Yes, as long as you’re comfortable leaving your money invested for at least five years. Why five years? That’s because it is relatively rare for the stock market to experience a downturn that lasts longer than that.
But rather than trading individual stocks, focus on stock mutual funds. With mutual funds, you can purchase a large selection of stocks within one fund.
Is it possible to build a diversified portfolio out of individual stocks instead? Sure. But doing so would be time-consuming — it takes a lot of research and know-how to manage a portfolio. Stock mutual funds — including index funds and ETFs — do that work for you.
What are the best stock market investments?
In our view, the best stock market investments are often low-cost mutual funds, like index funds and ETFs. By purchasing these instead of individual stocks, you can buy a big chunk of the stock market in one transaction.
Index funds and ETFs track a benchmark — for example, the S&P 500 or the Dow Jones Industrial Average — which means your fund’s performance will mirror that benchmark’s performance. If you’re invested in an S&P 500 index fund and the S&P 500 is up, your investment will be, too.
That means you won’t beat the market — but it also means the market won’t beat you. Investors who trade individual stocks instead of funds often underperform the market over the long term.
How should I decide where to invest money?
The answer to where to invest really comes down to two things: the time horizon for your goals, and how much risk you’re willing to take.
Let’s tackle time horizon first: If you’re investing for a far-off goal, like retirement, you should be invested primarily in stocks (again, we recommend you do that through mutual funds).
Investing in stocks will allow your money to grow and outpace inflation over time.

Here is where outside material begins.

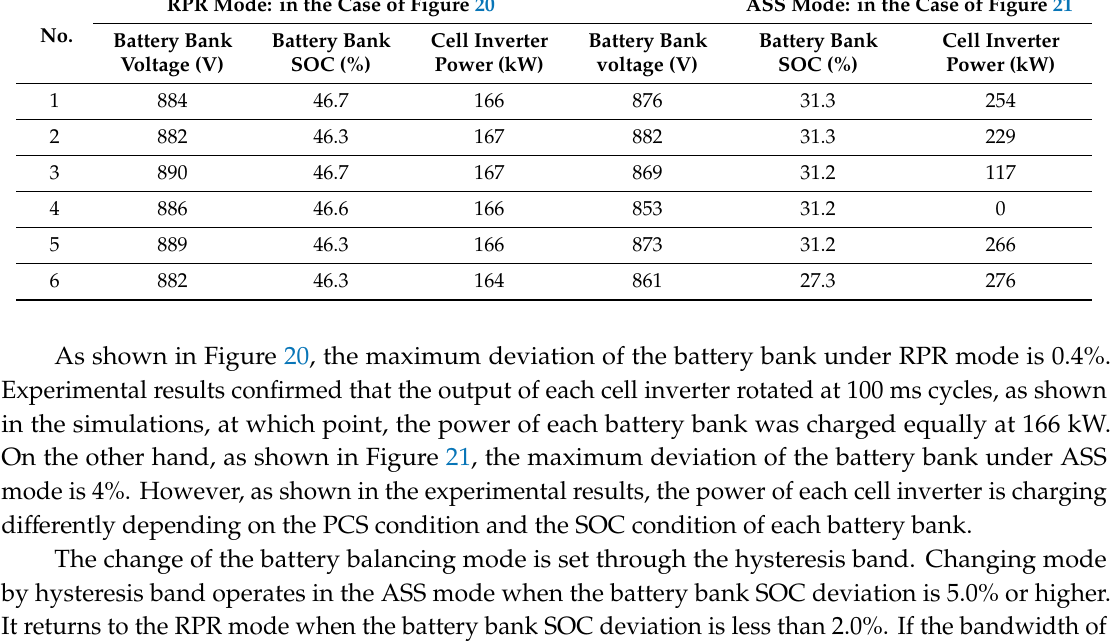
Figure 21. Results of battery balancing according to ASS mode: ( a ) Battery condition for each bank measured on the PMS and ( b ) output waveform of each cell inverter measured by the oscilloscope.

As your goal gets closer, you can slowly start to dial back your stock allocation and add in more bonds, which are generally safer investments.
On the other hand, if you’re investing for a short-term goal — less than five years — you likely don’t want to be invested in stocks at all. Consider these short-term investments instead.
Finally, the other factor: risk tolerance. The stock market goes up and down, and if you’re prone to panicking when it does the latter, you’re better off investing slightly more conservatively, with a lighter allocation to stocks.
What stocks should I invest in?
Cue the broken record: Our recommendation is to invest in many stocks through a stock mutual fund, index fund or ETF — for example, an S&P 500 index fund that holds all the stocks in the S&P 500.
If you’re after the thrill of picking stocks, though, that likely won’t deliver. You can scratch that itch and keep your shirt by dedicating 10% or less of your portfolio to individual stocks.
Is stock trading for beginners?
While stocks are great for many beginner investors, the “trading” part of this proposition is probably not. Maybe we’ve already gotten this point across, but to reiterate: We highly recommend a buy-and-hold strategy using stock mutual funds.
That’s precisely the opposite of stock trading, which involves dedication and a great deal of research. Stock traders attempt to time the market in search of opportunities to buy low and sell high.
Just to be clear: The goal of any investor is to buy low and sell high. But history tells us you’re likely to do that if you hold on to a diversified investment — like a mutual fund — over the long term. No active trading required.